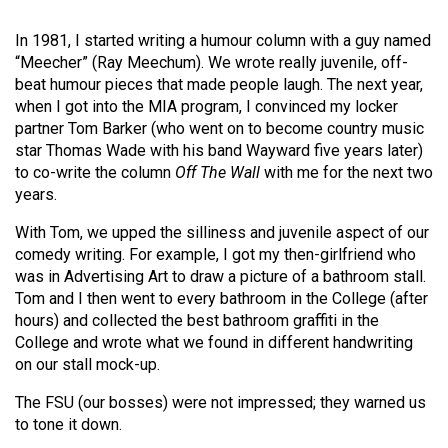
Volume
In 1981, I started writing a humour column with a guy named
44
“Meecher” (Ray Meechum). We wrote really juvenile, off-
(2011/12)
beat humour pieces that made people laugh. The next year,
when I got into the MIA program, I convinced my locker
Volume
partner Tom Barker (who went on to become country music
43
star Thomas Wade with his band Wayward five years later)
(2010/11)
to co-write the column
Off The Wall
with me for the next two
years.
Volume
42
With Tom, we upped the silliness and juvenile aspect of our
comedy writing. For example, I got my then-girlfriend who
(2009/10)
was in Advertising Art to draw a picture of a bathroom stall.
Tom and I then went to every bathroom in the College (after
Volume
hours) and collected the best bathroom graffiti in the
41
College and wrote what we found in different handwriting
(2008/09)
on our stall mock-up.
Volume
The FSU (our bosses) were not impressed; they warned us
40
to tone it down.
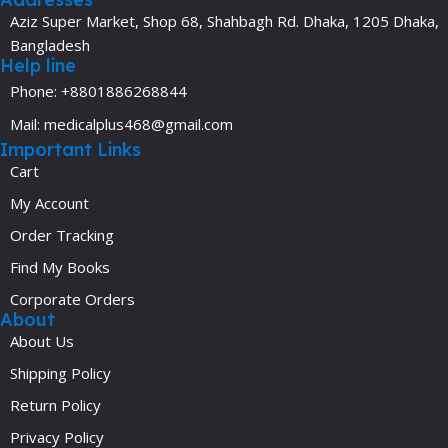
Aziz Super Market, Shop 68, Shahbagh Rd. Dhaka, 1205 Dhaka,
Bangladesh
Help line
Phone: +8801886268844
Mail: medicalplus468@gmail.com
Important Links
Cart
My Account
Order Tracking
Find My Books
Corporate Orders
About
About Us
Shipping Policy
Return Policy
Privacy Policy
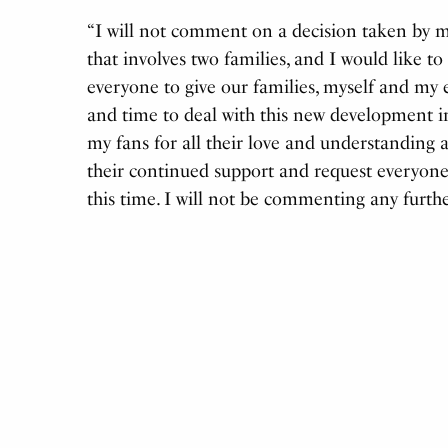
“I will not comment on a decision taken by my
that involves two families, and I would like to
everyone to give our families, myself and my 
and time to deal with this new development in
my fans for all their love and understanding
their continued support and request everyone 
this time. I will not be commenting any furthe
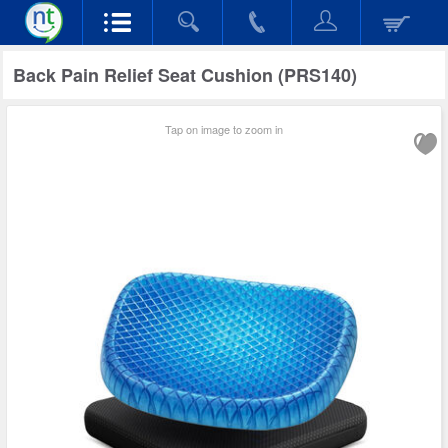
Back Pain Relief Seat Cushion (PRS140)
Tap on image to zoom in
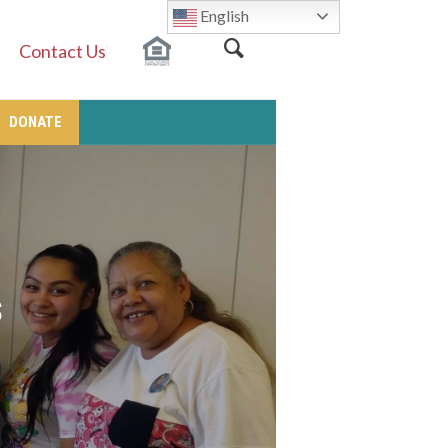
English
Contact Us
DONATE
s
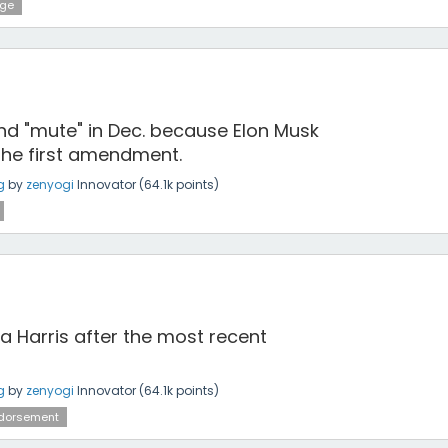
dge
and "mute" in Dec. because Elon Musk
the first amendment.
g
by
zenyogi
Innovator
(
64.1k
points)
a Harris after the most recent
g
by
zenyogi
Innovator
(
64.1k
points)
dorsement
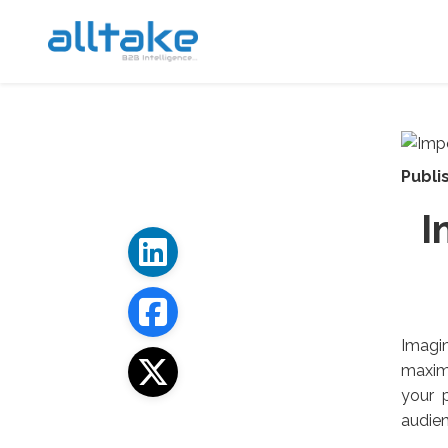
Publi
I
Imagin
maximi
your 
audien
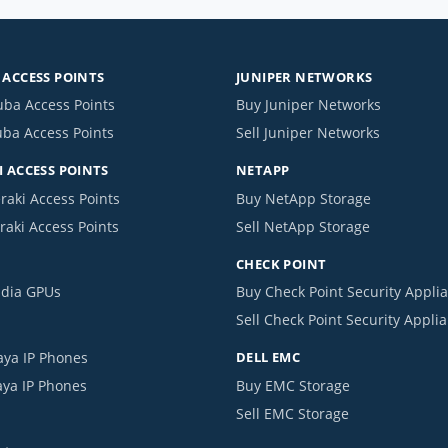
ACCESS POINTS
JUNIPER NETWORKS
uba Access Points
Buy Juniper Networks
uba Access Points
Sell Juniper Networks
 ACCESS POINTS
NETAPP
raki Access Points
Buy NetApp Storage
raki Access Points
Sell NetApp Storage
CHECK POINT
idia GPUs
Buy Check Point Security Appli
Sell Check Point Security Appli
aya IP Phones
DELL EMC
aya IP Phones
Buy EMC Storage
Sell EMC Storage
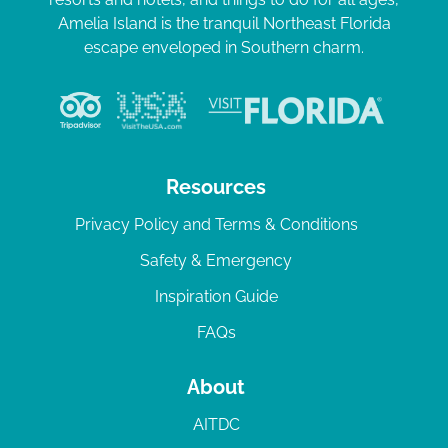
Amelia Island is the tranquil Northeast Florida
escape enveloped in Southern charm.
Resources
Privacy Policy and Terms & Conditions
Safety & Emergency
Inspiration Guide
FAQs
About
AITDC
____________________
- **ACTIVITY**:
Give back exactly the lines from the line with "their continued support and request everyone" through the end of the records, both included; keep all pictures out.

- **EXPECTED ANSWER**:
their continued support and request everyone 
this time. I will not be commenting any furthe
Back Pain Relief Seat Cushion (PRS140)
Tap on image to zoom in
English
Contact Us
DONATE
s
dge
and "mute" in Dec. because Elon Musk
the first amendment.
g
by
zenyogi
Innovator
(
64.1k
points)
a Harris after the most recent
g
by
zenyogi
Innovator
(
64.1k
points)
dorsement
Publi
I
Imagin
maximi
your 
audien
ACCESS POINTS
JUNIPER NETWORKS
uba Access Points
Buy Juniper Networks
uba Access Points
Sell Juniper Networks
 ACCESS POINTS
NETAPP
raki Access Points
Buy NetApp Storage
raki Access Points
Sell NetApp Storage
CHECK POINT
idia GPUs
Buy Check Point Security Appli
Sell Check Point Security Appli
aya IP Phones
DELL EMC
aya IP Phones
Buy EMC Storage
Sell EMC Storage
Amelia Island is the tranquil Northeast Florida
escape enveloped in Southern charm.
Resources
Privacy Policy and Terms & Conditions
Safety & Emergency
Inspiration Guide
FAQs
About
AITDC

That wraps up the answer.